Rubrics

Rubrics are the main component of this framework. A rubric is simply a list of criteria. They are the first thing you should write down when writing a grader.

Within this framework, rubrics are represented with .yml files in the rubrics/ directory. "YAML" is a markup language that you can read about here. It's pretty common within sysadmin tools and chances are you're already familiar with it. We can use YAML to write out the details of our criteria.

A Practical Example

Rubrics are very easy to understand if you see one.

In the git_lab example, we wrote a hypothetical assignment for our hypothetical students. This lab is meant to teach our students about git and how to use it. We came up with 4 criteria that will make up our assignment. These criteria are

  1. The student must install git and have it available at the command line
  2. The student must initialize git in a directory
  3. The student must make at least 3 commits in that repository
  4. The student must push the repository to Github and have it publicly accessible

This is a great start. All we need to do is formalize this into a rubric.

# Our assignments name
name: Git Lab
# An optional description
desc: A lab to teach git

# Set a deadline
deadline: 2023-06-07 23:59:59
# Don't allow late submissions
allow_late: false


# A list of our criteria
criteria:
  "Git installed":
    func: git_installed
    desc: Git should be installed and accessible
    worth: 25
    messages: ["installed", "not installed"]

  "Git initialized in repo":
    func: git_init
    desc: Current directory should have git initialized
    worth: 25
    messages: ["initialized", "not initialized"]

  "Commits present":
    func: commits_present
    worth: 25
    desc: Current git repository should have more than 2 commits

  "Repo pushed":
    func: repo_pushed
    worth: 25
    desc: Current git repository should be pushed to github

You can see that each criteria has a name, a point value, and some other configuration options. The only required fields are the name and worth, everything else has defaults.

Lets dissect one of the criteria

# ...
criteria:
  # The criteria name
  "Git installed":
    # This is the name of the corresponding function.
    # if you omit this, the function name will be the criterion's name,
    # lower-cased and whitespace replaced with dashes
    func: git_installed
    # Just a description. Students will see this when grading
    desc: Git should be installed and accessible
    # The point value, can be any number, even negative.
    worth: 25
    # Success/failure messages. These default to "passed" and "failed".
    # The're just some extra information for the student
    messages: ["installed", "not installed"]

There are a few more options that you can provide, which you can read about on the Rubric Specification Page.

Loading a Rubric

After writing out a rubric in a .yml file, we can load it into our grader and use it.

The first step to loading a rubric is reading the file. This is done with the yaml! macro.

let rubric_yaml = yaml!("../rubrics/main.yml").expect("Couldn't load file!");

yaml! loads a file relative to the current file.
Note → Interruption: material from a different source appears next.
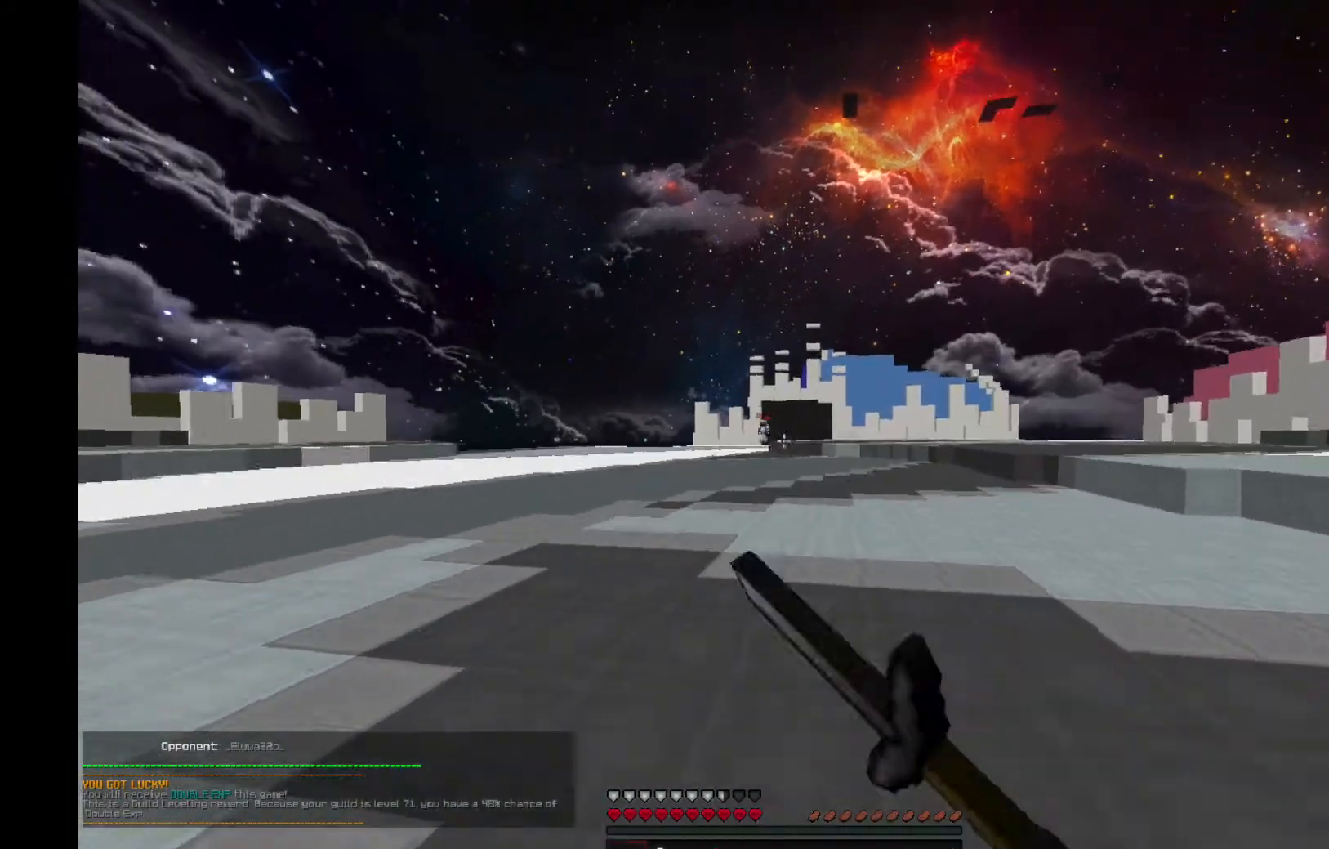
{"keys": ["d", "space", "w"], "mouse": [], "events": [[367, "mouse_left", "up"]]}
It returns a Result, so we can deal with the error if we want. It's usually a good idea to call expect() so the program crashes if the file couldn't be read.

yaml! is special because it embeds the .yml in the compiled executable. This means you don't have to distribute the rubric file with the executable. Your rubric can also be kept private if you want it to be.

Next, we just have to pass the YAML data to the Rubric struct like this

let rubric = Rubric::from_yaml(&rubric_yaml).expect("Bad YAML!");

Note: We're using expect() again here. We want the program to crash at compile-time when we're working on the grader, not at run-time when the students are using it. Better for us to deal with the error than them.

Writing The Tests

We have a rubric loaded, but it has no way to actually verify that the criteria have been fulfilled. We're going to write one function for each of the criteria. The function (called a "criteria test" or just "test") has the responsibility of ensuring the criteria was actually fulfilled by the student.

Assignments obviously vary greatly in scope and material, so writing these tests is the bulk of the work to be done when writing a grader. It all depends on what the student should be doing.

Things like installing Git or running a web server are easy to verify, but other tasks might not be. Because every criteria has a function, the full force of Rust is on your side. You may have to get creative in writing your tests. You can always look at the examples on Github for inspiration.